The problem with `system_monitor` events is that there isn't a
mechanism within the Erlang virtual machine that limits the rate at
which the events are generated.  A busy VM can easily create many
hundreds of these messages per second.  Some kind of rate-limiting
filter is required to avoid further overloading a system that may
already be overloaded.

This app will use two processes for `system_monitor` message handling.
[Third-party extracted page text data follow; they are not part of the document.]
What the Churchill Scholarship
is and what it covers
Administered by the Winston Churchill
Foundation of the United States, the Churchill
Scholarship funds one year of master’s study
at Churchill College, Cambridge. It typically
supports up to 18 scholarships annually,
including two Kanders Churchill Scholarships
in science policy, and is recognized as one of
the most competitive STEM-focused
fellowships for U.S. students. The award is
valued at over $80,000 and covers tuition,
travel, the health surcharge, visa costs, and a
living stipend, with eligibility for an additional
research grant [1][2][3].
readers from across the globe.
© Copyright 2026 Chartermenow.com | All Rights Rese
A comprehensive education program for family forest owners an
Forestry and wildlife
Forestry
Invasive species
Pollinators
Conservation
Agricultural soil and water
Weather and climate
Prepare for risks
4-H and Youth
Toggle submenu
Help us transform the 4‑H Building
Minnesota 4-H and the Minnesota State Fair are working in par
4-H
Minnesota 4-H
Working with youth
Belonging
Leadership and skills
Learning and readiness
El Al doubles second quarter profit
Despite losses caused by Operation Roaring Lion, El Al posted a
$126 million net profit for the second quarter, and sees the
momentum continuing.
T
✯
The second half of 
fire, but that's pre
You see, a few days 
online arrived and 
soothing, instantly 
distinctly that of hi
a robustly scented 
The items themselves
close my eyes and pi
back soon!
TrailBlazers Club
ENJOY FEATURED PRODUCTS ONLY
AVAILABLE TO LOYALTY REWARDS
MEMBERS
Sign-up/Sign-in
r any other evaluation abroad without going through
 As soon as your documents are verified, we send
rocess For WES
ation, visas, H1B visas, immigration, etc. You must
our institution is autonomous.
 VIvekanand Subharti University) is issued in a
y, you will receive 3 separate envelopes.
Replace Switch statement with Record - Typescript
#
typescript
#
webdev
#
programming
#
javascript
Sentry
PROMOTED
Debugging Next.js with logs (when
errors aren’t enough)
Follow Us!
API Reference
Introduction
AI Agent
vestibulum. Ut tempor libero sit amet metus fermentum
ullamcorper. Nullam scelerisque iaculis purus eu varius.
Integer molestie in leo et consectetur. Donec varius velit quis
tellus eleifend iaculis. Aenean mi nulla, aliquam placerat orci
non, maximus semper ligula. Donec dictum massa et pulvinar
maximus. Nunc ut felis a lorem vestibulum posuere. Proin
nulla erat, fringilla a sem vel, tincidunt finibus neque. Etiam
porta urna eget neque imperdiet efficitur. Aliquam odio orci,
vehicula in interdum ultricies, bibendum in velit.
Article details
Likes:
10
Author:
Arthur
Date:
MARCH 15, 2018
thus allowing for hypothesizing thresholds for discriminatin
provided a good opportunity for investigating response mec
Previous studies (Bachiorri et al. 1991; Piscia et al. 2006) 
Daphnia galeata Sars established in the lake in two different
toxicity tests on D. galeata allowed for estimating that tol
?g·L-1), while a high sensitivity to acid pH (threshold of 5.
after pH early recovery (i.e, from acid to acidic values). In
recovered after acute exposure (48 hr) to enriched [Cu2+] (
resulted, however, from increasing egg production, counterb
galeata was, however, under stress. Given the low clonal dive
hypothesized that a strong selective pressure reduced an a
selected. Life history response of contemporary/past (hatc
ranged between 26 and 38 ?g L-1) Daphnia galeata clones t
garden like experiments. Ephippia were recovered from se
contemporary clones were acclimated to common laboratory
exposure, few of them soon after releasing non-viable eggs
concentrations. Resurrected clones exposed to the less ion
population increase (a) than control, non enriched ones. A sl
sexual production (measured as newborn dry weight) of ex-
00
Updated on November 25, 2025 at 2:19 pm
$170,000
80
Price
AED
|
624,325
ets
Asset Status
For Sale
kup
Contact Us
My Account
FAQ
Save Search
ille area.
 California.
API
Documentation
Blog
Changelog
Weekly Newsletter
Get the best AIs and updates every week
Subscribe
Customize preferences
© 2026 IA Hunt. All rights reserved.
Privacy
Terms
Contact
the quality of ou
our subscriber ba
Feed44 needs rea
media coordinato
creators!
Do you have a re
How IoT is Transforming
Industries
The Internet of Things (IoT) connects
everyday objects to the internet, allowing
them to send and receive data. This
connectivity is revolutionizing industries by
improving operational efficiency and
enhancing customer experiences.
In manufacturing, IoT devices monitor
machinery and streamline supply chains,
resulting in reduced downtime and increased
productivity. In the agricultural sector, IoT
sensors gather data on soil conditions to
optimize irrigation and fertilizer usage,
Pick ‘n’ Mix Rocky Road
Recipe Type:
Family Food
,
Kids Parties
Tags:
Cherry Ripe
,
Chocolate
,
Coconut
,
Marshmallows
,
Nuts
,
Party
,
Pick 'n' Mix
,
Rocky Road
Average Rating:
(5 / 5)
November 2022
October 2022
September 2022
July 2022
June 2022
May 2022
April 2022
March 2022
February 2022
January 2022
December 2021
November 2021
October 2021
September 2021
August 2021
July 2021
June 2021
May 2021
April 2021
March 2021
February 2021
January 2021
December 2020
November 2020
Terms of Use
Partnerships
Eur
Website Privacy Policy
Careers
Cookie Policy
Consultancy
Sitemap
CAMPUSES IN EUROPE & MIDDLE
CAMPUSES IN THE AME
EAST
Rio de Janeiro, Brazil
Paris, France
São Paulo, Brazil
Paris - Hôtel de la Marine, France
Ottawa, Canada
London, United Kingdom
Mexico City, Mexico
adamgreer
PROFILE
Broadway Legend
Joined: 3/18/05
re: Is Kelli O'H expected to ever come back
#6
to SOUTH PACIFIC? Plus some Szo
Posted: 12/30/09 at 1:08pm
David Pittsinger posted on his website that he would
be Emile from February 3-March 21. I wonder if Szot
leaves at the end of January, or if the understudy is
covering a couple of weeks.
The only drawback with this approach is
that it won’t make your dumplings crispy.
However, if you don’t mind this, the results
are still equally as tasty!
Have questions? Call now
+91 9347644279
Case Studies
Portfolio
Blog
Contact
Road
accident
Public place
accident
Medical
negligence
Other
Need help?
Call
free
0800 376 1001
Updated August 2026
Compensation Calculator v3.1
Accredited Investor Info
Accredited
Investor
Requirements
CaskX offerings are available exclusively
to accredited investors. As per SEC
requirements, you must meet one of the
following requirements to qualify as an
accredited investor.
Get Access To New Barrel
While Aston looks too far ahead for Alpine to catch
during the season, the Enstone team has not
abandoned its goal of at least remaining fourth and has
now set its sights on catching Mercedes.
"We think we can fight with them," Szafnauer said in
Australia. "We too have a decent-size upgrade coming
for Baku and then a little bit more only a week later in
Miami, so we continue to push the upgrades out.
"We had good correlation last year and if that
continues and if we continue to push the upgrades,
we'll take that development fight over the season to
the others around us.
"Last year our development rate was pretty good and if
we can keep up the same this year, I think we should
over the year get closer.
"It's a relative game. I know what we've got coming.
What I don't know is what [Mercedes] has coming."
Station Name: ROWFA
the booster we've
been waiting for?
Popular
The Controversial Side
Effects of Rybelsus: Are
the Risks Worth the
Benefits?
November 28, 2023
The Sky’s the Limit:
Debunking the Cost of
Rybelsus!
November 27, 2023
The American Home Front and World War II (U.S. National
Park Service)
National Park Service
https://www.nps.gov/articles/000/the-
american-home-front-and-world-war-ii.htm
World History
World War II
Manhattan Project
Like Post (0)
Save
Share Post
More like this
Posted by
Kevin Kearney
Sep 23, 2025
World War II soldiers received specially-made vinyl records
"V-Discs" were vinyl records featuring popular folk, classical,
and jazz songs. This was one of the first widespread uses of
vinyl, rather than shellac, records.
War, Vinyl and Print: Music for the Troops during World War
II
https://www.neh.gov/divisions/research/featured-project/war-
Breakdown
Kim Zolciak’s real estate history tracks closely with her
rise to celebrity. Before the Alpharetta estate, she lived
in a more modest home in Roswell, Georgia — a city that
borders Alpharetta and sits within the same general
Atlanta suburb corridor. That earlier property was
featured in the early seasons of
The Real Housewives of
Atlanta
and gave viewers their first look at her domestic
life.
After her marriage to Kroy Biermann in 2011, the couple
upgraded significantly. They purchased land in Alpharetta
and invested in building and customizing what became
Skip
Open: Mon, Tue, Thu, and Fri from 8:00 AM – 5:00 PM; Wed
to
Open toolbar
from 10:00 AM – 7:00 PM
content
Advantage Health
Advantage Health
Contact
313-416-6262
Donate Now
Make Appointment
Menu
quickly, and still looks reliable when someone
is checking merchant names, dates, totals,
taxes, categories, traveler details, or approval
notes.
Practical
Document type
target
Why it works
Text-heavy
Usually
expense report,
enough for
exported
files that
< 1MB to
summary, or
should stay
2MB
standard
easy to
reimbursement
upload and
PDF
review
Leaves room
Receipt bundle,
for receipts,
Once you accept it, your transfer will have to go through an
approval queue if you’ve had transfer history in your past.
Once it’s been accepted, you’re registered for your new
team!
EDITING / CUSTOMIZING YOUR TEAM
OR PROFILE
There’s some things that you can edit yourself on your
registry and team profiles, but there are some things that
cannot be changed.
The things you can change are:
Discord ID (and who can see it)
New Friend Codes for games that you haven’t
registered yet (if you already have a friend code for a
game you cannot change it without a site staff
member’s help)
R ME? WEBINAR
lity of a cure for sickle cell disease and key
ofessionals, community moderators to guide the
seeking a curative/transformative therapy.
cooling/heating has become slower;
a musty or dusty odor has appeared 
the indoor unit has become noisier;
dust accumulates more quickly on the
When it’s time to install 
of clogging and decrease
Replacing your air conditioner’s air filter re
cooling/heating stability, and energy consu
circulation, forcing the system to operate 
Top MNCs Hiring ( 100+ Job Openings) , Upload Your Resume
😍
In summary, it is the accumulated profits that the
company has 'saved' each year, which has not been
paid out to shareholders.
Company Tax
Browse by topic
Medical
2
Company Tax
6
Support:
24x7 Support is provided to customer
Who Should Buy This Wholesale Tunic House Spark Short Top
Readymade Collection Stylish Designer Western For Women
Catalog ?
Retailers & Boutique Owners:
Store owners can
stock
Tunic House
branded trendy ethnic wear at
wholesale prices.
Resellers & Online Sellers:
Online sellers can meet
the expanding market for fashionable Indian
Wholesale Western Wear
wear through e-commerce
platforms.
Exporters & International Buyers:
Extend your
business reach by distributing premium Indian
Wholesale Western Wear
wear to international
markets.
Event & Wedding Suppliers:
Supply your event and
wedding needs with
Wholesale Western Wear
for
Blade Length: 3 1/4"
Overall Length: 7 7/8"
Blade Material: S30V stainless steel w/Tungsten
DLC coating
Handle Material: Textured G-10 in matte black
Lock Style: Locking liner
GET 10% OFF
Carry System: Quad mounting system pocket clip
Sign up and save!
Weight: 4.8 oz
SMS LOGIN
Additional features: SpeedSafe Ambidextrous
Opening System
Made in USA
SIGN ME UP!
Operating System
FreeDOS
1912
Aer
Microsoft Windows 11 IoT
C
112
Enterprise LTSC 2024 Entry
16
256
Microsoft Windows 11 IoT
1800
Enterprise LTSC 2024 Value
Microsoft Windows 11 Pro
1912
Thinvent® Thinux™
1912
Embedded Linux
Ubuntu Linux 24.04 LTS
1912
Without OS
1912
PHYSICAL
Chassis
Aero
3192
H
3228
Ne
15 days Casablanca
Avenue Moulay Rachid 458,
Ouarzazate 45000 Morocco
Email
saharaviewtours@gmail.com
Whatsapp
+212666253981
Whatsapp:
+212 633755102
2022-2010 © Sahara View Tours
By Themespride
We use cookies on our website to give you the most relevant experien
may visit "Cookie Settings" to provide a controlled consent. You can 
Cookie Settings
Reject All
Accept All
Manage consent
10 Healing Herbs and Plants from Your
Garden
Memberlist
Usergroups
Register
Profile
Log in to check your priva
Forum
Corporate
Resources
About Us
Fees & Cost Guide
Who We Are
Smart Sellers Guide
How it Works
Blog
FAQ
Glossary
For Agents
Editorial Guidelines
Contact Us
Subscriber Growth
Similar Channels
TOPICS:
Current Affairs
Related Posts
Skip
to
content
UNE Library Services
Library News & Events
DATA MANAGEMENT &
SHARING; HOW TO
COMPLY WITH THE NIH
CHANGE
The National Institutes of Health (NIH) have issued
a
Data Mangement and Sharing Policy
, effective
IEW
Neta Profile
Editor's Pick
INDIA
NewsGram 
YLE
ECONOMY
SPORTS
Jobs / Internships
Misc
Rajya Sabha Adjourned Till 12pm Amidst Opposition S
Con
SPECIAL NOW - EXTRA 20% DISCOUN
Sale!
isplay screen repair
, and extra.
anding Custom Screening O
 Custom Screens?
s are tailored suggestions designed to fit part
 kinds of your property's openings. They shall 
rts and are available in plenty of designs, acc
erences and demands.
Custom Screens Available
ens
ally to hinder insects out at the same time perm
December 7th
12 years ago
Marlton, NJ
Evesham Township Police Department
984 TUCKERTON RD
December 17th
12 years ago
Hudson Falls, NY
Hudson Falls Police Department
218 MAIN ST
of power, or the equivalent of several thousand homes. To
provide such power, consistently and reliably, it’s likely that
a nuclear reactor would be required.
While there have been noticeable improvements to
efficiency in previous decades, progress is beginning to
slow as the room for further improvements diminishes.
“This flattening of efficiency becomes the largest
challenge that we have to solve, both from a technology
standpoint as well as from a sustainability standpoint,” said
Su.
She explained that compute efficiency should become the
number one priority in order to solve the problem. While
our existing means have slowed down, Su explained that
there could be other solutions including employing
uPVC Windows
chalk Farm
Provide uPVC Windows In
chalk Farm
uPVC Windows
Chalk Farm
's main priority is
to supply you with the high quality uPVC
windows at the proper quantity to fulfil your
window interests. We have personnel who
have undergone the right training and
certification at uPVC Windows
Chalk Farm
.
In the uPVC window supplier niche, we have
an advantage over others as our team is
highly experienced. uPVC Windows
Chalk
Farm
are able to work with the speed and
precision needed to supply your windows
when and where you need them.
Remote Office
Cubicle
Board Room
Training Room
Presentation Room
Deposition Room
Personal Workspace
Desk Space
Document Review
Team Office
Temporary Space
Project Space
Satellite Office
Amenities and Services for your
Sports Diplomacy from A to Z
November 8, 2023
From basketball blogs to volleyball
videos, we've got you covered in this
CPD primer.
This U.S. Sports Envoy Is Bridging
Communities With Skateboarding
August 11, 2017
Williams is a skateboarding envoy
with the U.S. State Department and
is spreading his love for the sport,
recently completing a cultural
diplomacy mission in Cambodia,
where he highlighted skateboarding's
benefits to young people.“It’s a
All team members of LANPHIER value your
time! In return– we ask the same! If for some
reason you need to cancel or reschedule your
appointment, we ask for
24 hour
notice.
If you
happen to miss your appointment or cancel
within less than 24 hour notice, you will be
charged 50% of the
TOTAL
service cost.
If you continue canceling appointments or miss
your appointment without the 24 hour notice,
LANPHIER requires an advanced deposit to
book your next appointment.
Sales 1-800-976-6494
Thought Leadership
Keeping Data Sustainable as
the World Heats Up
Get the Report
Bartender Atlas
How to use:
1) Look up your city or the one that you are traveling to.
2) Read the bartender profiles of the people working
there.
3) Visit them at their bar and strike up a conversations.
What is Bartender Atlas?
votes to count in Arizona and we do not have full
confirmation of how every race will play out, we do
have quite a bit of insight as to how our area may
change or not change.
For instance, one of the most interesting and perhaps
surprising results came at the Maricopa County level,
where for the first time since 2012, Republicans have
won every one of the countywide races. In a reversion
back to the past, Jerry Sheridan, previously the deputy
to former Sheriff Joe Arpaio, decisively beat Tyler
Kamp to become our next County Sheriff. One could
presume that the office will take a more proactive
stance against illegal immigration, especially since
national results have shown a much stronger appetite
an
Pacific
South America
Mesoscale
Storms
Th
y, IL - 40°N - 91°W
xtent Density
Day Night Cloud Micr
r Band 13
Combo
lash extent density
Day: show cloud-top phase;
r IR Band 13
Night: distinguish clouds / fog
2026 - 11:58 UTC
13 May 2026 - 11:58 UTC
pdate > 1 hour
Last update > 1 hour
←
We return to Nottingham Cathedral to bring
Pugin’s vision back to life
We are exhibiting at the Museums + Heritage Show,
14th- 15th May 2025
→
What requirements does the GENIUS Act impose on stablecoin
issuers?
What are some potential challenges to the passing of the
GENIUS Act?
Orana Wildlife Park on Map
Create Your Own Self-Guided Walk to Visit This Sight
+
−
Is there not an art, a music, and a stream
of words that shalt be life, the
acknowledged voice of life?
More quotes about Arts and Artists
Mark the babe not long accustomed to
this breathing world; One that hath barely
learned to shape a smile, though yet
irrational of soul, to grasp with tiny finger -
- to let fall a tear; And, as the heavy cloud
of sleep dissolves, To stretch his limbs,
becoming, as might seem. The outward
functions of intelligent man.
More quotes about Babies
1. A `gen_server` process to provide a rate-limiting filter.
1. A `gen_event` server to allow flexible, user-defined functions to
respond to `system_monitor` events that pass through the first stage
filter.

There can be only one system_monitor process
--------------------------------------------

(Silly reference to [The Highlander](http://www.imdb.com/title/tt0091203/)
omitted....)

The Erlang/OTP documentation is pretty clear on this point: only one
process can receive `system_monitor` messages.  But using the
`riak_sysmon` OTP app, if multiple parties are interested in receiving
`system_monitor` events, each party can add an event handler to the
`riak_sysmon_handler` event handler.

The event handler process in this application uses the registered name
`riak_sysmon_handler`.  To add your handler, use something like:
`gen_event:add_sup_handler(riak_sysmon_handler, yourModuleName, YourInitialArgs)`.

See the
[`gen_event` documentation for `add_sup_event/3`](http://www.erlang.org/doc/man/gen_event.html#add_sup_handler-3)
for API details.  See the example event handler module in the source
repository, `src/riak_sysmon_example_handler.erl`, for example usage.

Events sent to custom event handlers
------------------------------------

The following events can be sent from the `riak_sysmon`
filtering/rate-limiting process (a.k.a. `riak_sysmon_filter`) to the
event handler process (a.k.a. `riak_sysmon_handler`).

* `{monitor, pid(), atom(), term()}` ... These are
  `system_monitor` messages as they are received verbatim by the
  `riak_sysmon_filter` process.  See the reference documentation for
  `erlang:system_monitor/2` for details.
* `{suppressed, proc_events | port_events, Num::integer()}` ... These
  messages inform your event handler that `Num` events of a certain type
  (`proc_events` or `port_events`) were suppressed in the last second
  (i.e. their arrival rate exceeded the configured rate limit).